[Electronic design automation data]
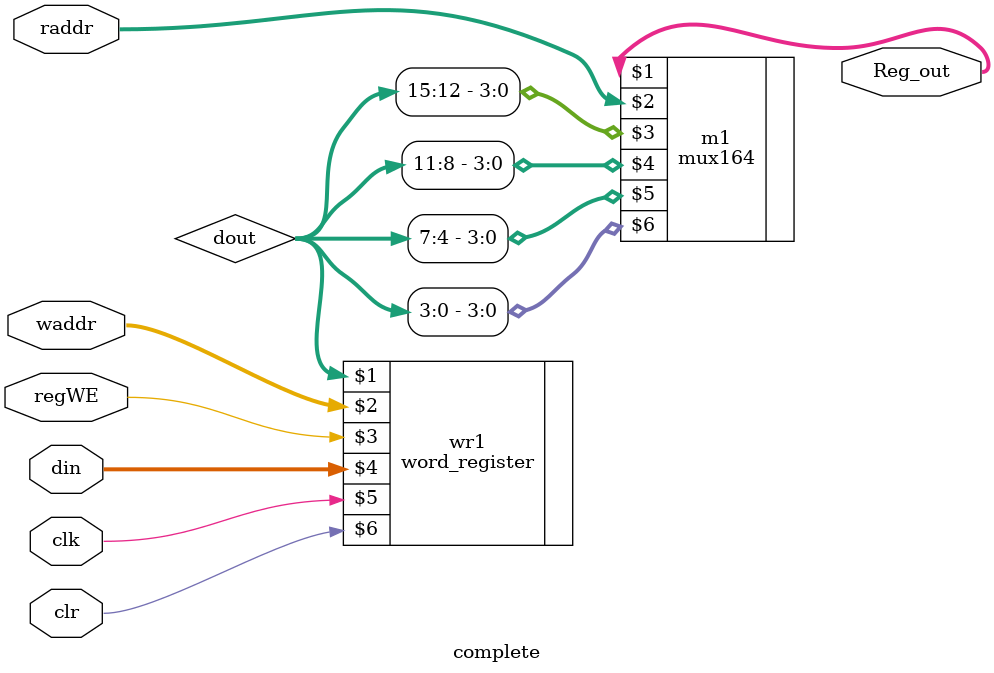
<source format=v>
`timescale 1ns / 1ps
module complete(Reg_out, din, regWE, clr, clk, waddr, raddr);
		output[3:0] Reg_out;
		input[3:0] din;
		input clr, clk, regWE;
		input[1:0] waddr, raddr;
		wire[15:0] dout;
		
		word_register wr1(dout, waddr, regWE, din, clk, clr);
		mux164 m1(Reg_out, raddr, dout[15:12], dout[11:8], dout[7:4], dout[3:0]);		


endmodule

</source>
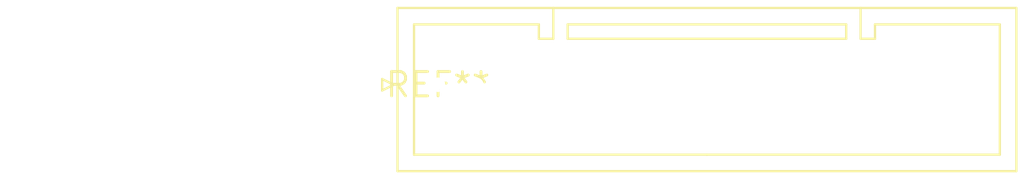
<source format=kicad_pcb>
(kicad_pcb (version 20240108) (generator pcbnew)

  (general
    (thickness 1.6)
  )

  (paper "A4")
  (layers
    (0 "F.Cu" signal)
    (31 "B.Cu" signal)
    (32 "B.Adhes" user "B.Adhesive")
    (33 "F.Adhes" user "F.Adhesive")
    (34 "B.Paste" user)
    (35 "F.Paste" user)
    (36 "B.SilkS" user "B.Silkscreen")
    (37 "F.SilkS" user "F.Silkscreen")
    (38 "B.Mask" user)
    (39 "F.Mask" user)
    (40 "Dwgs.User" user "User.Drawings")
    (41 "Cmts.User" user "User.Comments")
    (42 "Eco1.User" user "User.Eco1")
    (43 "Eco2.User" user "User.Eco2")
    (44 "Edge.Cuts" user)
    (45 "Margin" user)
    (46 "B.CrtYd" user "B.Courtyard")
    (47 "F.CrtYd" user "F.Courtyard")
    (48 "B.Fab" user)
    (49 "F.Fab" user)
    (50 "User.1" user)
    (51 "User.2" user)
    (52 "User.3" user)
    (53 "User.4" user)
    (54 "User.5" user)
    (55 "User.6" user)
    (56 "User.7" user)
    (57 "User.8" user)
    (58 "User.9" user)
  )

  (setup
    (pad_to_mask_clearance 0)
    (pcbplotparams
      (layerselection 0x00010fc_ffffffff)
      (plot_on_all_layers_selection 0x0000000_00000000)
      (disableapertmacros false)
      (usegerberextensions false)
      (usegerberattributes false)
      (usegerberadvancedattributes false)
      (creategerberjobfile false)
      (dashed_line_dash_ratio 12.000000)
      (dashed_line_gap_ratio 3.000000)
      (svgprecision 4)
      (plotframeref false)
      (viasonmask false)
      (mode 1)
      (useauxorigin false)
      (hpglpennumber 1)
      (hpglpenspeed 20)
      (hpglpendiameter 15.000000)
      (dxfpolygonmode false)
      (dxfimperialunits false)
      (dxfusepcbnewfont false)
      (psnegative false)
      (psa4output false)
      (plotreference false)
      (plotvalue false)
      (plotinvisibletext false)
      (sketchpadsonfab false)
      (subtractmaskfromsilk false)
      (outputformat 1)
      (mirror false)
      (drillshape 1)
      (scaleselection 1)
      (outputdirectory "")
    )
  )

  (net 0 "")

  (footprint "JST_PUD_B30B-PUDSS_2x15_P2.00mm_Vertical" (layer "F.Cu") (at 0 0))

)

</source>
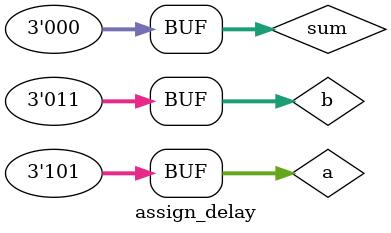
<source format=v>
`timescale 1ns / 1ps


module assign_delay;
  reg [2:0] a, b;
  wire [2:0] sum;
  assign #5 sum = a + b;
  initial begin
    $monitor("Time=%0t a=%b b=%b sum=%b", $time, a, b, sum);
    a = 3'b110; b = 3'b010;
    #100
     a = 3'b101; b = 3'b011;
  end
endmodule


</source>
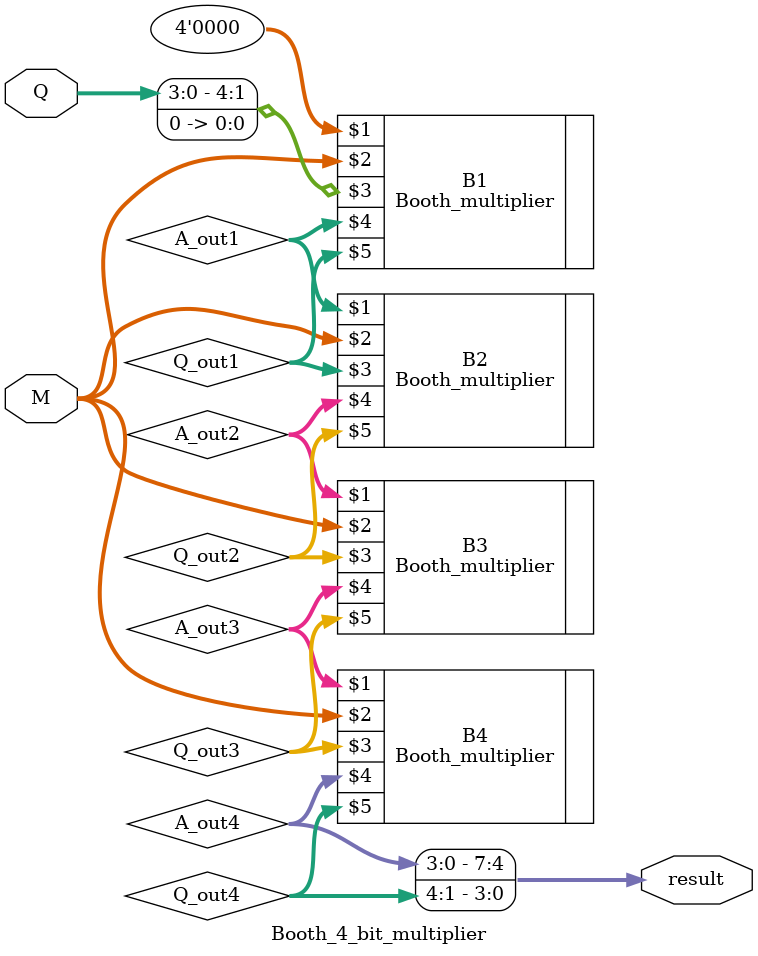
<source format=v>
`timescale 1ns / 1ps


module Booth_4_bit_multiplier(
input signed [3:0]M,
input signed [3:0]Q,
output  reg signed [7:0]result);

wire [3:0]A_out1,A_out2,A_out3,A_out4;
wire [4:0]Q_out1,Q_out2,Q_out3,Q_out4;

Booth_multiplier B1(4'b0000,M,{Q,1'b0},A_out1,Q_out1);
Booth_multiplier B2(A_out1,M,Q_out1,A_out2,Q_out2);
Booth_multiplier B3(A_out2,M,Q_out2,A_out3,Q_out3);
Booth_multiplier B4(A_out3,M,Q_out3,A_out4,Q_out4);

always@(*) begin 
  result={A_out4,Q_out4[4:1]};
end
endmodule































</source>
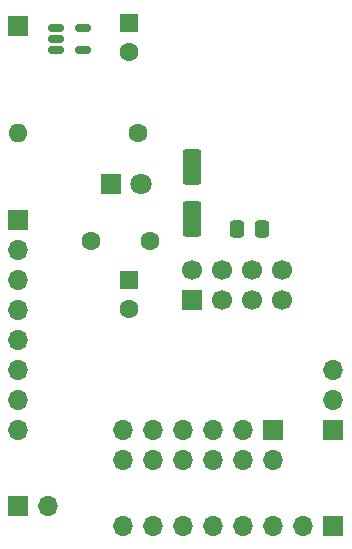
<source format=gbr>
%TF.GenerationSoftware,KiCad,Pcbnew,(7.0.0)*%
%TF.CreationDate,2024-08-26T11:17:35-04:00*%
%TF.ProjectId,nrf24l01_bob,6e726632-346c-4303-915f-626f622e6b69,rev?*%
%TF.SameCoordinates,Original*%
%TF.FileFunction,Soldermask,Top*%
%TF.FilePolarity,Negative*%
%FSLAX46Y46*%
G04 Gerber Fmt 4.6, Leading zero omitted, Abs format (unit mm)*
G04 Created by KiCad (PCBNEW (7.0.0)) date 2024-08-26 11:17:35*
%MOMM*%
%LPD*%
G01*
G04 APERTURE LIST*
G04 Aperture macros list*
%AMRoundRect*
0 Rectangle with rounded corners*
0 $1 Rounding radius*
0 $2 $3 $4 $5 $6 $7 $8 $9 X,Y pos of 4 corners*
0 Add a 4 corners polygon primitive as box body*
4,1,4,$2,$3,$4,$5,$6,$7,$8,$9,$2,$3,0*
0 Add four circle primitives for the rounded corners*
1,1,$1+$1,$2,$3*
1,1,$1+$1,$4,$5*
1,1,$1+$1,$6,$7*
1,1,$1+$1,$8,$9*
0 Add four rect primitives between the rounded corners*
20,1,$1+$1,$2,$3,$4,$5,0*
20,1,$1+$1,$4,$5,$6,$7,0*
20,1,$1+$1,$6,$7,$8,$9,0*
20,1,$1+$1,$8,$9,$2,$3,0*%
G04 Aperture macros list end*
%ADD10C,1.600000*%
%ADD11O,1.600000X1.600000*%
%ADD12R,1.800000X1.800000*%
%ADD13C,1.800000*%
%ADD14R,1.600000X1.600000*%
%ADD15RoundRect,0.250000X-0.337500X-0.475000X0.337500X-0.475000X0.337500X0.475000X-0.337500X0.475000X0*%
%ADD16RoundRect,0.250000X0.550000X-1.250000X0.550000X1.250000X-0.550000X1.250000X-0.550000X-1.250000X0*%
%ADD17O,1.700000X1.700000*%
%ADD18R,1.700000X1.700000*%
%ADD19RoundRect,0.150000X-0.512500X-0.150000X0.512500X-0.150000X0.512500X0.150000X-0.512500X0.150000X0*%
%ADD20C,1.700000*%
G04 APERTURE END LIST*
D10*
%TO.C,R1*%
X135382000Y-93218000D03*
D11*
X125221999Y-93217999D03*
%TD*%
D12*
%TO.C,D1*%
X133090999Y-97535999D03*
D13*
X135631000Y-97536000D03*
%TD*%
D14*
%TO.C,C5*%
X134619999Y-83884887D03*
D10*
X134620000Y-86384888D03*
%TD*%
D15*
%TO.C,C4*%
X143742500Y-101346000D03*
X145817500Y-101346000D03*
%TD*%
D16*
%TO.C,C3*%
X139954000Y-100498000D03*
X139954000Y-96098000D03*
%TD*%
D10*
%TO.C,C2*%
X136398000Y-102362000D03*
X131398000Y-102362000D03*
%TD*%
D14*
%TO.C,C1*%
X134619999Y-105663999D03*
D10*
X134620000Y-108164000D03*
%TD*%
D17*
%TO.C,J12*%
X134111999Y-120903999D03*
X134111999Y-118363999D03*
X136651999Y-120903999D03*
X136651999Y-118363999D03*
X139191999Y-120903999D03*
X139191999Y-118363999D03*
X141731999Y-120903999D03*
X141731999Y-118363999D03*
X144271999Y-120903999D03*
X144271999Y-118363999D03*
X146811999Y-120903999D03*
D18*
X146811999Y-118363999D03*
%TD*%
D19*
%TO.C,U2*%
X128402500Y-84328000D03*
X128402500Y-85278000D03*
X128402500Y-86228000D03*
X130677500Y-86228000D03*
X130677500Y-84328000D03*
%TD*%
D18*
%TO.C,U1*%
X139916999Y-107352999D03*
D20*
X139917000Y-104813000D03*
X142457000Y-107353000D03*
X142457000Y-104813000D03*
X144997000Y-107353000D03*
X144997000Y-104813000D03*
X147537000Y-107353000D03*
X147537000Y-104813000D03*
%TD*%
D18*
%TO.C,J11*%
X125221999Y-124832999D03*
D17*
X127761999Y-124832999D03*
%TD*%
D18*
%TO.C,J10*%
X125221999Y-100583999D03*
D17*
X125221999Y-103123999D03*
X125221999Y-105663999D03*
X125221999Y-108203999D03*
X125221999Y-110743999D03*
X125221999Y-113283999D03*
X125221999Y-115823999D03*
X125221999Y-118363999D03*
%TD*%
D18*
%TO.C,J9*%
X151891999Y-118363999D03*
D17*
X151891999Y-115823999D03*
X151891999Y-113283999D03*
%TD*%
D18*
%TO.C,J8*%
X125221999Y-84192999D03*
%TD*%
D17*
%TO.C,J1*%
X134111999Y-126491999D03*
X136651999Y-126491999D03*
X139191999Y-126491999D03*
X141731999Y-126491999D03*
X144271999Y-126491999D03*
X146811999Y-126491999D03*
X149351999Y-126491999D03*
D18*
X151891999Y-126491999D03*
%TD*%
M02*

</source>
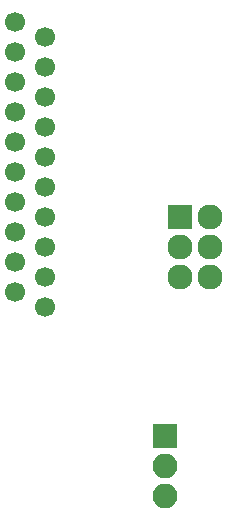
<source format=gbr>
G04 #@! TF.FileFunction,Soldermask,Bot*
%FSLAX46Y46*%
G04 Gerber Fmt 4.6, Leading zero omitted, Abs format (unit mm)*
G04 Created by KiCad (PCBNEW 4.0.7-e2-6376~58~ubuntu16.04.1) date Mon Feb 12 21:41:58 2018*
%MOMM*%
%LPD*%
G01*
G04 APERTURE LIST*
%ADD10C,0.100000*%
%ADD11R,2.100000X2.100000*%
%ADD12O,2.100000X2.100000*%
%ADD13C,1.700000*%
%ADD14R,2.127200X2.127200*%
%ADD15O,2.127200X2.127200*%
G04 APERTURE END LIST*
D10*
D11*
X200660000Y-108712000D03*
D12*
X200660000Y-111252000D03*
X200660000Y-113792000D03*
D13*
X187960000Y-78740000D03*
X187960000Y-76200000D03*
X187960000Y-73660000D03*
X187960000Y-81280000D03*
X190500000Y-74930000D03*
X190500000Y-77470000D03*
X190500000Y-80010000D03*
X190500000Y-82550000D03*
X187960000Y-83820000D03*
X190500000Y-85090000D03*
X187960000Y-86360000D03*
X190500000Y-87630000D03*
X187960000Y-88900000D03*
X190500000Y-90170000D03*
X187960000Y-91440000D03*
X190500000Y-92710000D03*
X187960000Y-93980000D03*
X190500000Y-95250000D03*
X187960000Y-96520000D03*
X190500000Y-97790000D03*
D14*
X201930000Y-90170000D03*
D15*
X204470000Y-90170000D03*
X201930000Y-92710000D03*
X204470000Y-92710000D03*
X201930000Y-95250000D03*
X204470000Y-95250000D03*
M02*

</source>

• **TASK DETAILS**: Return the lines exactly as they stand, from the start of the entries through the line holding "word_register wr1(dout, waddr, regWE, din, clk, clr);"; omit the pictures.

• **WRITTEN ANSWER**:
<source format=v>
`timescale 1ns / 1ps
module complete(Reg_out, din, regWE, clr, clk, waddr, raddr);
		output[3:0] Reg_out;
		input[3:0] din;
		input clr, clk, regWE;
		input[1:0] waddr, raddr;
		wire[15:0] dout;
		
		word_register wr1(dout, waddr, regWE, din, clk, clr);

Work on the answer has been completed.